**Exercise set**:
1. Answer these questions using the excerpt on breaking in AR rifles:
(a) How does the writer lubricate large frame AR's after cleaning?
(b) What product does the writer use on cheap barrels to speed up the process?
(c) Which company makes the barrels for Rock River Arms uppers?
2. From the excerpt on breaking in AR rifles, reproduce the stretch from "That's what works" through "are already lapped.".
[[ Excerpt provided, beginning ]]
When I've built AR's (large & small), I will do single round shots to get lockback whilst tuning the adjustable gas block (my preference when building is to have an AGB, so I can adjust gas vs mass, if or when needed). Once I have the AGB tuned, I'll just shoot as desired.

Will clean after shooting and lubricate as appropriate (full wet for large frame AR's, light wet for small frame AR's).

That's what works for me...your mileage may vary 😁 :ROFLMAO:
 
On cheap barrels I speed up the process with tubbs final finish, my goal is to get the gas port stable as quickly as possible. If I use a premium barrel I just shoot and clean afterwards and not get too serious with load development or stress over accuracy until I get a couple hundred rounds thru it, mainly because I never know if tubbs ff will void a warranty.
 
I have several Rock River Arms uppers. They will tell you that no break in is required. Wilson Combat makes their barrels and are already lapped.
[[ Excerpt provided, end ]]
[[ Supplied entries, beginning ]]
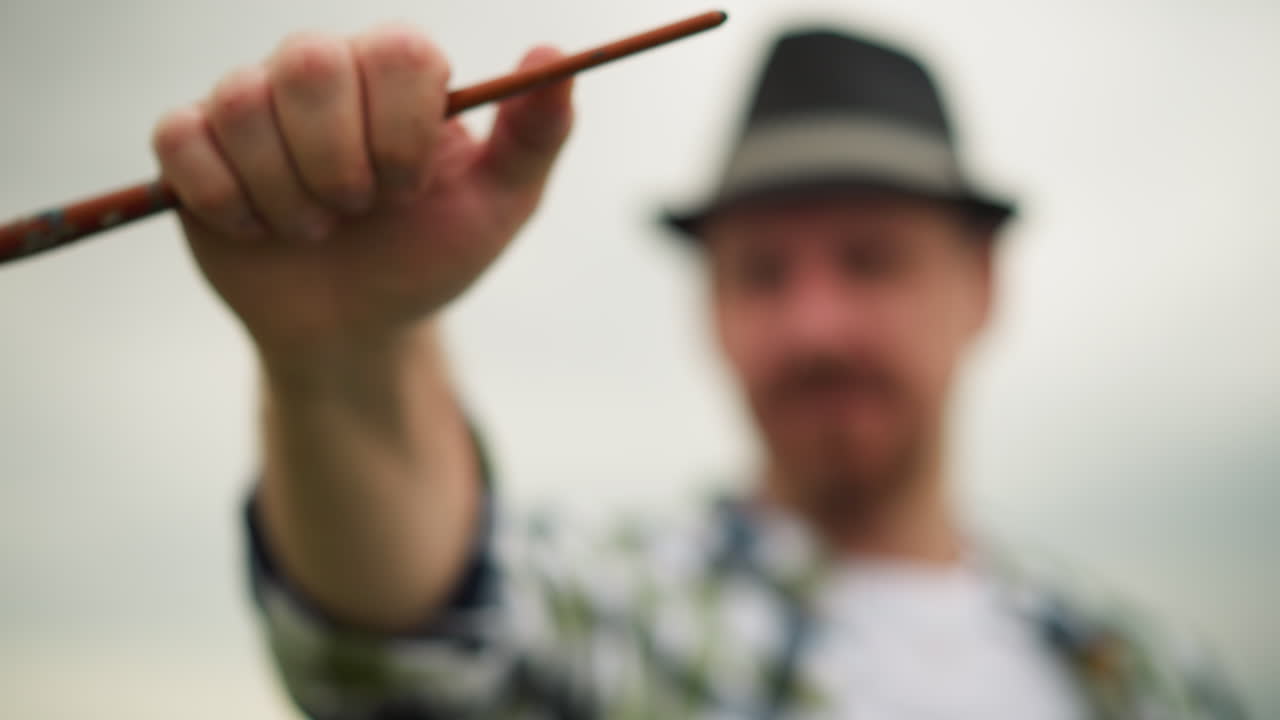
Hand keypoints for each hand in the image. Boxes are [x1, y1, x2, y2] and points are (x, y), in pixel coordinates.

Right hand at [152, 25, 573, 359]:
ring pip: (243, 105)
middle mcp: (322, 72)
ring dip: (288, 193)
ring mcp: (251, 105)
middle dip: (340, 162)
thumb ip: (534, 135)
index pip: (398, 51)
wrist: (355, 326)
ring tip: (316, 227)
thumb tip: (554, 56)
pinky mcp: (192, 148)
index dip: (402, 130)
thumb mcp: (498, 207)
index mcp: (397, 74)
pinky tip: (258, 229)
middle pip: (310, 62)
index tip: (410, 188)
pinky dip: (225, 198)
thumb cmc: (427, 257)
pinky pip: (182, 140)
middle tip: (359, 210)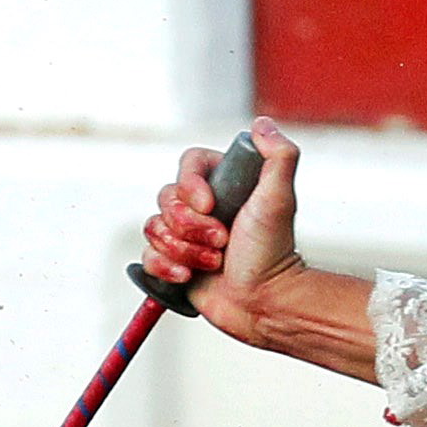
[[ Supplied entries, end ]]
**Your written answers**:
1.
(a) Full wet.
(b) Tubbs final finish.
(c) Wilson Combat.

2.
That's what works for me...your mileage may vary 😁 :ROFLMAO:
 
On cheap barrels I speed up the process with tubbs final finish, my goal is to get the gas port stable as quickly as possible. If I use a premium barrel I just shoot and clean afterwards and not get too serious with load development or stress over accuracy until I get a couple hundred rounds thru it, mainly because I never know if tubbs ff will void a warranty.
 
I have several Rock River Arms uppers. They will tell you that no break in is required. Wilson Combat makes their barrels and are already lapped.